Work to be completed: Could you reproduce the lines below from the one with "118: (162, 376)" through the one with "139: (577, 265)"? Keep both ends and add nothing.

(Point tracking data)
....

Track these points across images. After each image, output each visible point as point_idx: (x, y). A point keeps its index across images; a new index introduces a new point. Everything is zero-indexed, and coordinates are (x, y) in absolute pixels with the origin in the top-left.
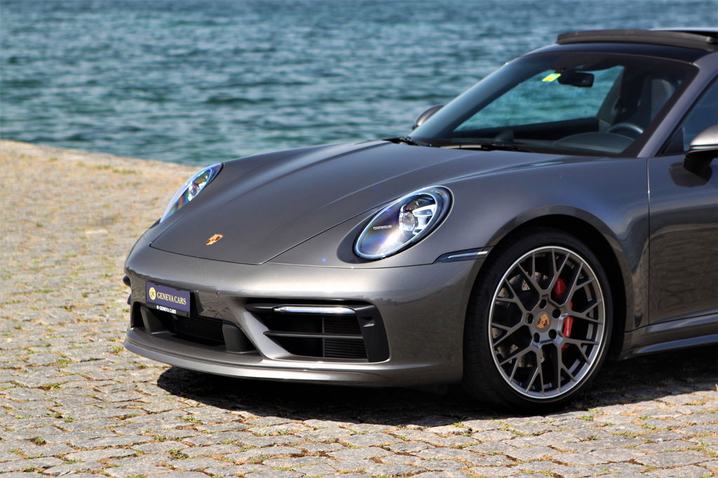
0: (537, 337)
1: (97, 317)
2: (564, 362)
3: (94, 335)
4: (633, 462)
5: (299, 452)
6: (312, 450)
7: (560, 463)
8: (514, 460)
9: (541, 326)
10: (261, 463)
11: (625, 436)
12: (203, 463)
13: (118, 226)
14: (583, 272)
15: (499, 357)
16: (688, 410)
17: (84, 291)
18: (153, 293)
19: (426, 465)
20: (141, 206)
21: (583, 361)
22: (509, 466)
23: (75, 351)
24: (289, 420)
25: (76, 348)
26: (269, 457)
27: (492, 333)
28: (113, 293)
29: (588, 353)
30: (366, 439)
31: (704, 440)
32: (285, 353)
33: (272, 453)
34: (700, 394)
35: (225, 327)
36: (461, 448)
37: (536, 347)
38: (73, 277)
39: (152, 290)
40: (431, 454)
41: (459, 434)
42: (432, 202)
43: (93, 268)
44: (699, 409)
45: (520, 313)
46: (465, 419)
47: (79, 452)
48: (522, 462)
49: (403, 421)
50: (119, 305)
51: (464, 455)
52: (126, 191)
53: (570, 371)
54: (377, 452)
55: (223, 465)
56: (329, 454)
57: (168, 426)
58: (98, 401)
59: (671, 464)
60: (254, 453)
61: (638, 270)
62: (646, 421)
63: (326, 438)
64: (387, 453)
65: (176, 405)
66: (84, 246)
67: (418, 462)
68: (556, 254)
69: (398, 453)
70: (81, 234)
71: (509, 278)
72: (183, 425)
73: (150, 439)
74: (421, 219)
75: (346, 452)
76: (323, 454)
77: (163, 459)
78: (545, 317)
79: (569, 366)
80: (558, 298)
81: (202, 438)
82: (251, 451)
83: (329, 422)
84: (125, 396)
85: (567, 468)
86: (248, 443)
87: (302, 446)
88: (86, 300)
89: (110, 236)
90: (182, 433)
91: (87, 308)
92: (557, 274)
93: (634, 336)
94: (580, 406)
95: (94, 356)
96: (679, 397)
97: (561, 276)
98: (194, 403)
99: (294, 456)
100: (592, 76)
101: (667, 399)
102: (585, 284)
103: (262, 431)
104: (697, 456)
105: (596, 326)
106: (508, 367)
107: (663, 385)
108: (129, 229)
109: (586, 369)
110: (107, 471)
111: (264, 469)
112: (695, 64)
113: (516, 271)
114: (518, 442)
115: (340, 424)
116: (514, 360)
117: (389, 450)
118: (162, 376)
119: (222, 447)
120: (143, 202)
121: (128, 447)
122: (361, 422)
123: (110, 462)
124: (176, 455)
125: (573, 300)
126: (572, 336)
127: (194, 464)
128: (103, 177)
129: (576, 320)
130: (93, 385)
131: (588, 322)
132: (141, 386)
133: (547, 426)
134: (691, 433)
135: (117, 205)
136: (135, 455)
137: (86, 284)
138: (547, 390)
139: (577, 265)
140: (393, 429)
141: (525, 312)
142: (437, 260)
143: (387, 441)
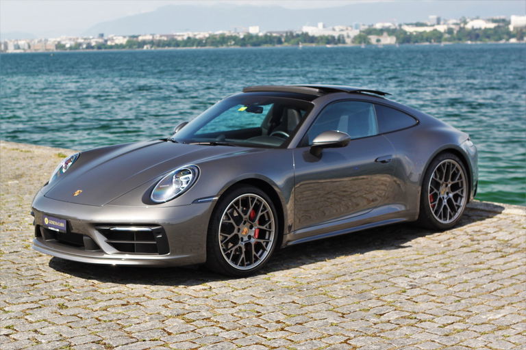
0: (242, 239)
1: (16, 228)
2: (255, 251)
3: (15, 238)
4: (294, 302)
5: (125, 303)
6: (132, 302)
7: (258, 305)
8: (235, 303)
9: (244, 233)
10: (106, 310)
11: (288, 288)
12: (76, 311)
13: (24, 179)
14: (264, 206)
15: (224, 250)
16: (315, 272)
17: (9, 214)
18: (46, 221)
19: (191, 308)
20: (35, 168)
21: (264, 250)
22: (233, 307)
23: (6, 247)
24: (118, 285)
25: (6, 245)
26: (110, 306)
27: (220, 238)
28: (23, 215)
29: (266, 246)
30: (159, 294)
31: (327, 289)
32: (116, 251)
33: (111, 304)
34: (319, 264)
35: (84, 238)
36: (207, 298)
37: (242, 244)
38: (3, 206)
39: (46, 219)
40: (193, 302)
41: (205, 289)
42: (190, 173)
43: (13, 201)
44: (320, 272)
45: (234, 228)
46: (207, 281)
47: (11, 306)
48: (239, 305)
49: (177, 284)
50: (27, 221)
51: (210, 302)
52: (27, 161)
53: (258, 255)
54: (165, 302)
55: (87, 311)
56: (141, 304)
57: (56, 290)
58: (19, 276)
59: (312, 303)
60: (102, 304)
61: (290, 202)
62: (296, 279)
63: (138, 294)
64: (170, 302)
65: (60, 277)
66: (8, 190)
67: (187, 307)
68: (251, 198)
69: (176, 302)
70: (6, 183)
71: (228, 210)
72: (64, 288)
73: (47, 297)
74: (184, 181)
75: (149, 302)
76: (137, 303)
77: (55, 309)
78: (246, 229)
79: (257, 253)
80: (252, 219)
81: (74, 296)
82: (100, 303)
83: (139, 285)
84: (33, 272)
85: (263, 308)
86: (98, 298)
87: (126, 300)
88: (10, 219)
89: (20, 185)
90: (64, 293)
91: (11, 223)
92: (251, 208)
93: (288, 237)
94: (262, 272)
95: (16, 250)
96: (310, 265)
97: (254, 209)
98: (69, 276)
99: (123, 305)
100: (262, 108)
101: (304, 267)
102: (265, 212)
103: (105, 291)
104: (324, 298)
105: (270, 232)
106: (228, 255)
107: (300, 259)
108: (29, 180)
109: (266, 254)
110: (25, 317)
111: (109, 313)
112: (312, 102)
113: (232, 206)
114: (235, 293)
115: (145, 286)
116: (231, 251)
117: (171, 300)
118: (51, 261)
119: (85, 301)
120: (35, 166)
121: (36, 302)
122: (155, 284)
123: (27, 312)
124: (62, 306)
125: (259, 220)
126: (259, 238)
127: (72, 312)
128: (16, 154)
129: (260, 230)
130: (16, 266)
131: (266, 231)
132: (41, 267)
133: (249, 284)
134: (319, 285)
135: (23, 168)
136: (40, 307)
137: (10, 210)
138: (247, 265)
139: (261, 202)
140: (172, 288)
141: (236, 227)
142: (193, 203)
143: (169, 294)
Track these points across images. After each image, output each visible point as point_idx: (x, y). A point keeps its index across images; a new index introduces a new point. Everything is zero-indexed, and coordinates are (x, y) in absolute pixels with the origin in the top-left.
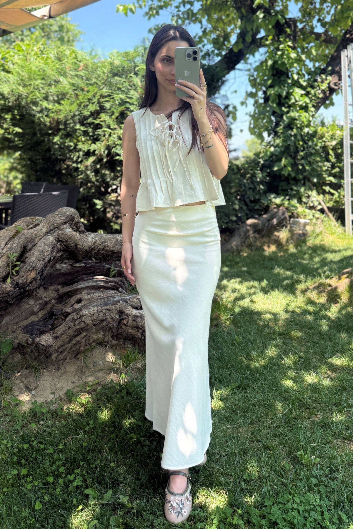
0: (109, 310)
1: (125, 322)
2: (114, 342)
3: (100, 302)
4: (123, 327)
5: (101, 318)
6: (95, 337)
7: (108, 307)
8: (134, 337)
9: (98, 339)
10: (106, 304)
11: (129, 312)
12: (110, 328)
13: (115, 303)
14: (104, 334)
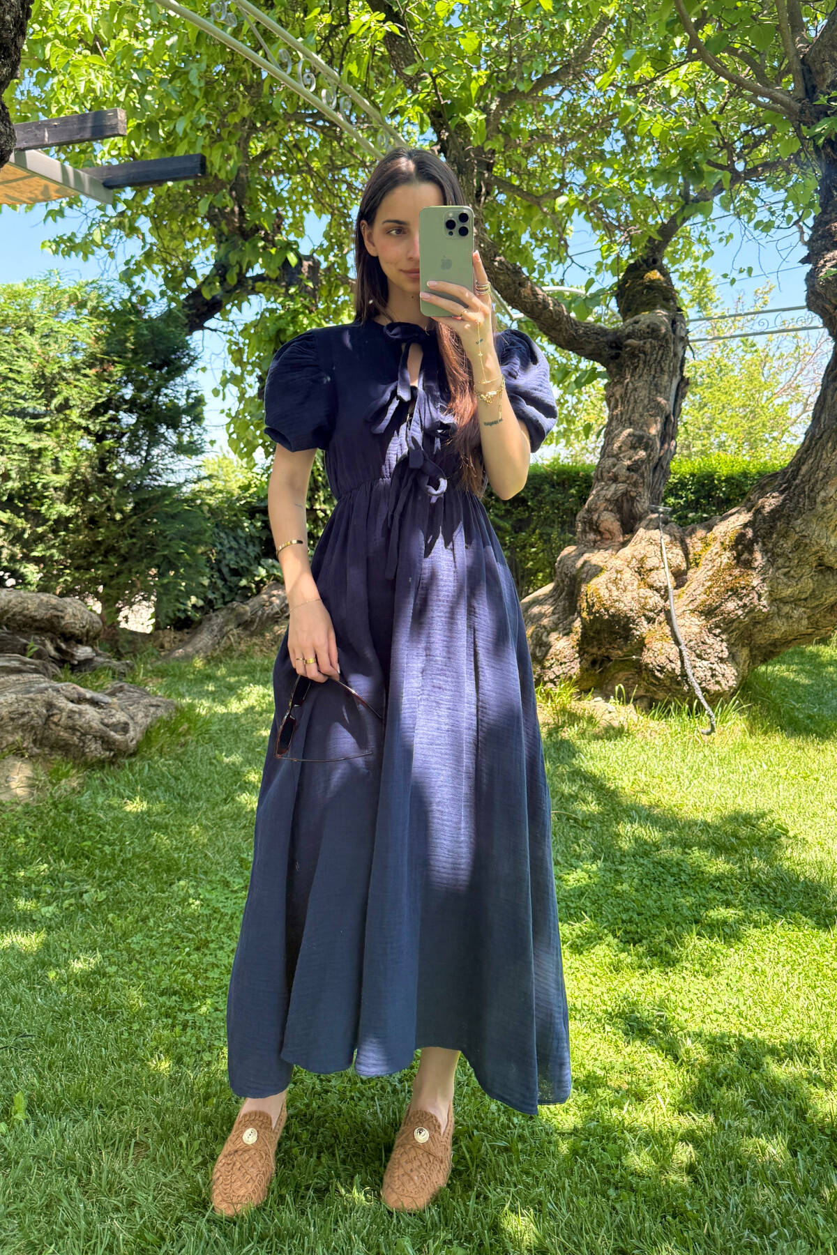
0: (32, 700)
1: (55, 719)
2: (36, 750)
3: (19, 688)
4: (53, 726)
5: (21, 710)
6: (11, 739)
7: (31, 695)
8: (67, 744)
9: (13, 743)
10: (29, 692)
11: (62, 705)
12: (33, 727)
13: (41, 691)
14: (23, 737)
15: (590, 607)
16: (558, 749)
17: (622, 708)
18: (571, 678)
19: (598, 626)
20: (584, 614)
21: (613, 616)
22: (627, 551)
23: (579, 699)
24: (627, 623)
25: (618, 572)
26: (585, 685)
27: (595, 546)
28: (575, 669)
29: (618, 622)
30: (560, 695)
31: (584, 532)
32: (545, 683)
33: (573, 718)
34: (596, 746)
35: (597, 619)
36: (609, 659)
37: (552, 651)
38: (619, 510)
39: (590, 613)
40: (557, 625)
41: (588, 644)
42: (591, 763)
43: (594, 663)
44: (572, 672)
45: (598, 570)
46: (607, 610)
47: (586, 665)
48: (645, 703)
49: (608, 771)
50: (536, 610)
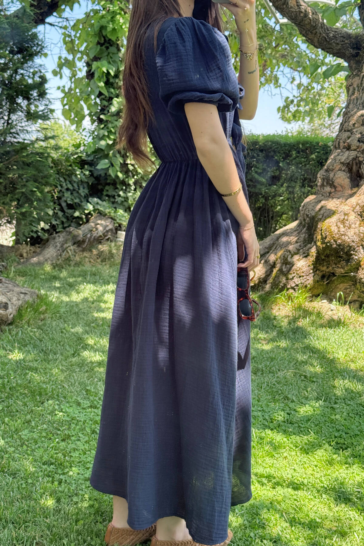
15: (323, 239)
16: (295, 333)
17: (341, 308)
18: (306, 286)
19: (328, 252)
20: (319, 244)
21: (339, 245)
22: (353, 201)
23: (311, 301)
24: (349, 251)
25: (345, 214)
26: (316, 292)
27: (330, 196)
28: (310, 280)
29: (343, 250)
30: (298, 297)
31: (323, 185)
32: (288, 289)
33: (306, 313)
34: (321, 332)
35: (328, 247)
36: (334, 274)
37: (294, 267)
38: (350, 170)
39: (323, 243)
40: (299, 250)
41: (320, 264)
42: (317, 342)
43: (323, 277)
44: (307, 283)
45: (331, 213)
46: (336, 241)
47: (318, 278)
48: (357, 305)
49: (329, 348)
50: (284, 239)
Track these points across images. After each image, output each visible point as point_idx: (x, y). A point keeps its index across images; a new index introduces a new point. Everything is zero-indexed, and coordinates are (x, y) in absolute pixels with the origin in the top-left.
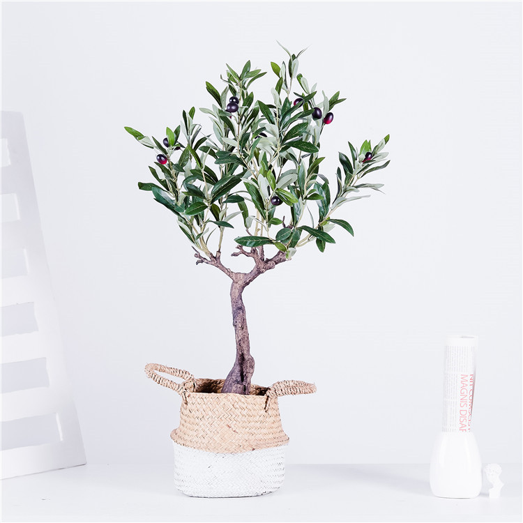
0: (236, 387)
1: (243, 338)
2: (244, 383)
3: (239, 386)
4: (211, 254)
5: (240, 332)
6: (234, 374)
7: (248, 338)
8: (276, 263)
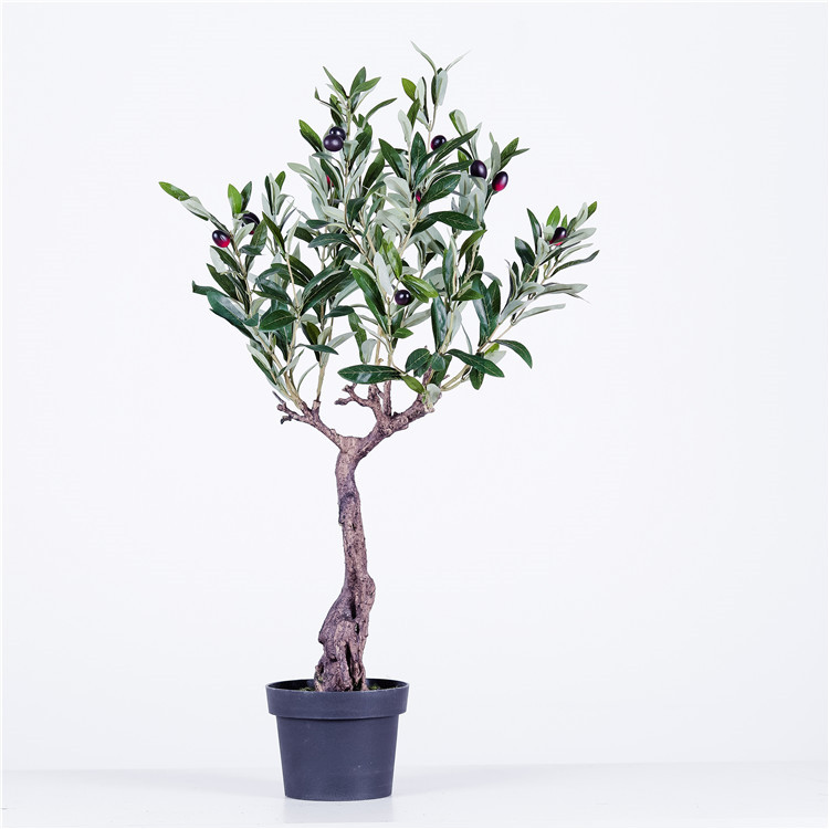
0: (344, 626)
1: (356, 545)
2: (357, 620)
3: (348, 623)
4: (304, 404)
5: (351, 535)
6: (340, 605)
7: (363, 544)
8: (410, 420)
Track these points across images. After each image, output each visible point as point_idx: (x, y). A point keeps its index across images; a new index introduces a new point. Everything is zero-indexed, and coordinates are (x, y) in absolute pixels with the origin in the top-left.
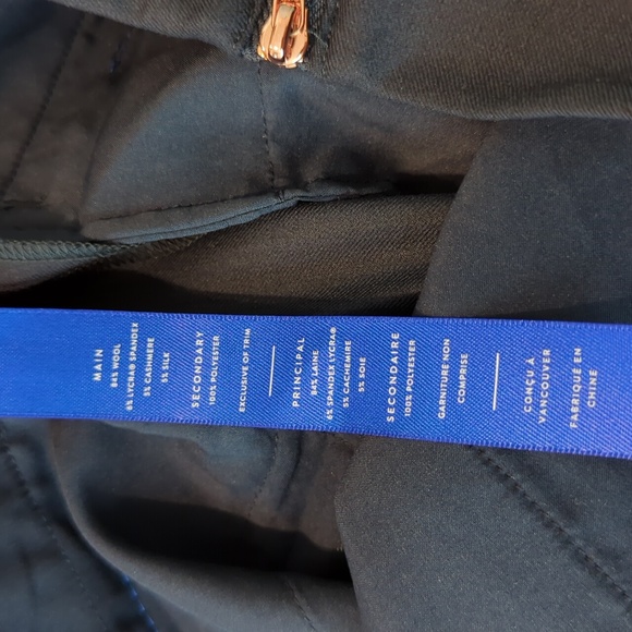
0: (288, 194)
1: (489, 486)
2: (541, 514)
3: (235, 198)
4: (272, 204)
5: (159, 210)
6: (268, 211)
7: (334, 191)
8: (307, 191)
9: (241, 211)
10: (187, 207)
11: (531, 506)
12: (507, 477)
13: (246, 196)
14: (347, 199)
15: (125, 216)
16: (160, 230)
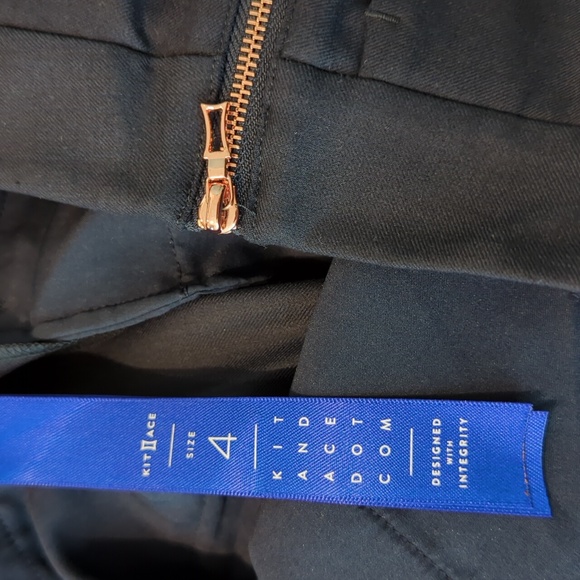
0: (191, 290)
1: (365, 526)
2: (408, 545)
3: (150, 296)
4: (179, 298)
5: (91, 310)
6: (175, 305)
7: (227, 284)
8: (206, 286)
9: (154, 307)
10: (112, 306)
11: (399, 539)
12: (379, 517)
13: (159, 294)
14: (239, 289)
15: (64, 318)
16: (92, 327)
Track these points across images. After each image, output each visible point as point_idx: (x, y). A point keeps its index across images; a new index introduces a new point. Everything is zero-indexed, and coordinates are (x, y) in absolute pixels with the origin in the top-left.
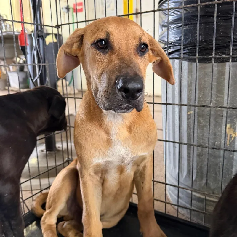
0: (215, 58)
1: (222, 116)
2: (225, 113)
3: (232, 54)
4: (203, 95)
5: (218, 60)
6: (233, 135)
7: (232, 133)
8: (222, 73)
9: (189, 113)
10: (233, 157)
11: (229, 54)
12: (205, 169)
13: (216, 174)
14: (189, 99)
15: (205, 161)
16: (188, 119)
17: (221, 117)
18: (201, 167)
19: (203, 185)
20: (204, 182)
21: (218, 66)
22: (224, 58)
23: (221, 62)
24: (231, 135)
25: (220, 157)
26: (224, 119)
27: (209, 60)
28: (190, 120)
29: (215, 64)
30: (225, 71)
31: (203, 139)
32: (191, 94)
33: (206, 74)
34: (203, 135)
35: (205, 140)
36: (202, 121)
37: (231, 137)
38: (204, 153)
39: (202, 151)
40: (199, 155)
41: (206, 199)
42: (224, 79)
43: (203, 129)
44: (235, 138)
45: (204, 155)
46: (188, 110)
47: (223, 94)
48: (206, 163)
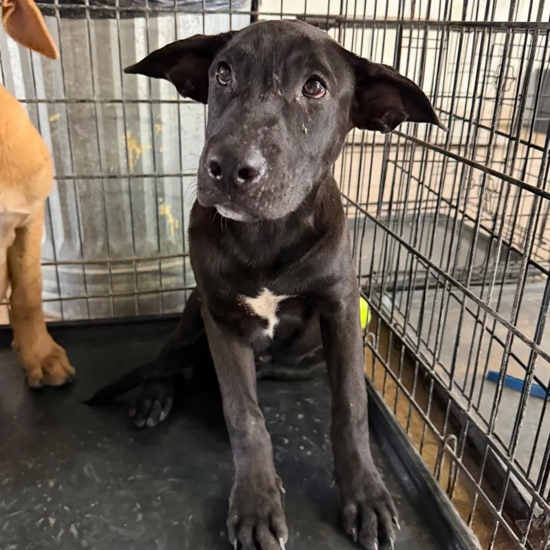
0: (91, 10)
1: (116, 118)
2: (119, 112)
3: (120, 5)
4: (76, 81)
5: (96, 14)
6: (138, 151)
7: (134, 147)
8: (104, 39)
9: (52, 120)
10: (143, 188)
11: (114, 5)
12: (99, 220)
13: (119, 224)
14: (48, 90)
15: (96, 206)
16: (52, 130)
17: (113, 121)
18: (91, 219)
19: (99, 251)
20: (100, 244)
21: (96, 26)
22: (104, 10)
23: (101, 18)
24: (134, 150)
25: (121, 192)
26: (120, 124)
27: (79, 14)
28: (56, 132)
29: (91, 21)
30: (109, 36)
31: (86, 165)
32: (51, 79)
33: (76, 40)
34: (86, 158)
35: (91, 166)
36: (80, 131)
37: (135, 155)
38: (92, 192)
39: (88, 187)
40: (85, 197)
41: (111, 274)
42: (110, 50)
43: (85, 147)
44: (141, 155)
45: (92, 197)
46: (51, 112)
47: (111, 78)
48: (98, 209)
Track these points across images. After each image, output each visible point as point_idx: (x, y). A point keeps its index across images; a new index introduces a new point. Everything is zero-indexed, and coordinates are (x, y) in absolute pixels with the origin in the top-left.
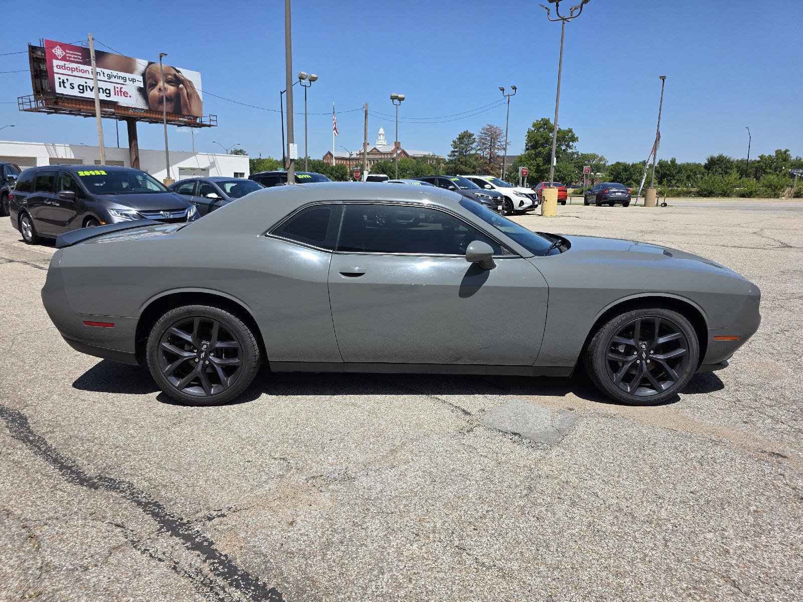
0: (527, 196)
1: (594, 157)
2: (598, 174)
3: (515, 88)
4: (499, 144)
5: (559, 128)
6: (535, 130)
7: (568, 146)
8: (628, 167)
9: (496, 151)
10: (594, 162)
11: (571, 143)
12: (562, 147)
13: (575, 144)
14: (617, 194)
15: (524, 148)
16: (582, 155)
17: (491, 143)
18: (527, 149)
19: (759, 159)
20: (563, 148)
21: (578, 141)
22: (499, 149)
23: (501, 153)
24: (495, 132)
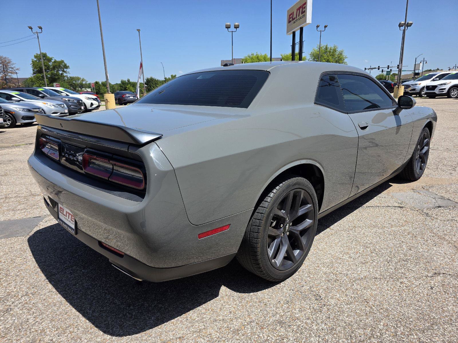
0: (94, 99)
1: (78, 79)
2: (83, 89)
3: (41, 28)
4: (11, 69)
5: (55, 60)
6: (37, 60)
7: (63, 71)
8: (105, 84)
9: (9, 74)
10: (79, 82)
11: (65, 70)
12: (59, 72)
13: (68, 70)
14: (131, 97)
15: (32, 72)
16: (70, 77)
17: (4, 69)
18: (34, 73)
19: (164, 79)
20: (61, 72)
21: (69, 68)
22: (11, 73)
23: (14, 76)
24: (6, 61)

....

Task response:
118: (162, 376)
119: (222, 447)
120: (143, 202)
121: (128, 447)
122: (361, 422)
123: (110, 462)
124: (176, 455)
125: (573, 300)
126: (572, 336)
127: (194, 464)
128: (103, 177)
129: (576, 320)
130: (93, 385)
131: (588, 322)
132: (141, 386)
133: (547, 426)
134: (691, 433)
135: (117, 205)
136: (135, 455)
137: (86, 284)
138: (547, 390)
139: (577, 265)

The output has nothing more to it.